**INSTRUCTIONS FOR THE TASK**
The result should be the line with "index pip: (40, 171)" followed by every remaining line of the entries, each reproduced exactly, with nothing else.

**TASK INPUT**
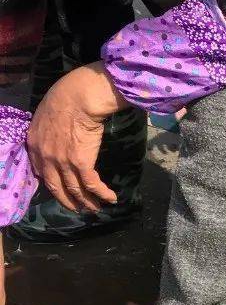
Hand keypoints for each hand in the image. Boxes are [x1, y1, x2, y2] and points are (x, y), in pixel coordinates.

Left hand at [27, 64, 125, 211]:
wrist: (79, 97)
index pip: (40, 171)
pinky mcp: (81, 164)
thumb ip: (48, 130)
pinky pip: (92, 185)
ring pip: (75, 190)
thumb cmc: (65, 96)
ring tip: (96, 208)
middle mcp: (45, 157)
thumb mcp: (46, 113)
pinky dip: (102, 194)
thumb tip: (58, 135)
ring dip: (87, 202)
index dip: (52, 183)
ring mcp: (63, 162)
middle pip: (56, 187)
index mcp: (35, 144)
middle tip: (77, 208)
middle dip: (68, 200)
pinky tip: (111, 198)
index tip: (60, 189)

**OUTPUT**
index pip: (40, 171)
pinky mcp: (81, 164)
thumb ip: (48, 130)
pinky pip: (92, 185)
ring pip: (75, 190)
thumb cmc: (65, 96)
ring tip: (96, 208)
middle mcp: (45, 157)
thumb mcp: (46, 113)
pinky dip: (102, 194)
thumb tip: (58, 135)
ring dip: (87, 202)
index dip: (52, 183)
ring mcp: (63, 162)
middle pip: (56, 187)
index mcp: (35, 144)
middle tip: (77, 208)
middle dip: (68, 200)
pinky tip: (111, 198)
index tip: (60, 189)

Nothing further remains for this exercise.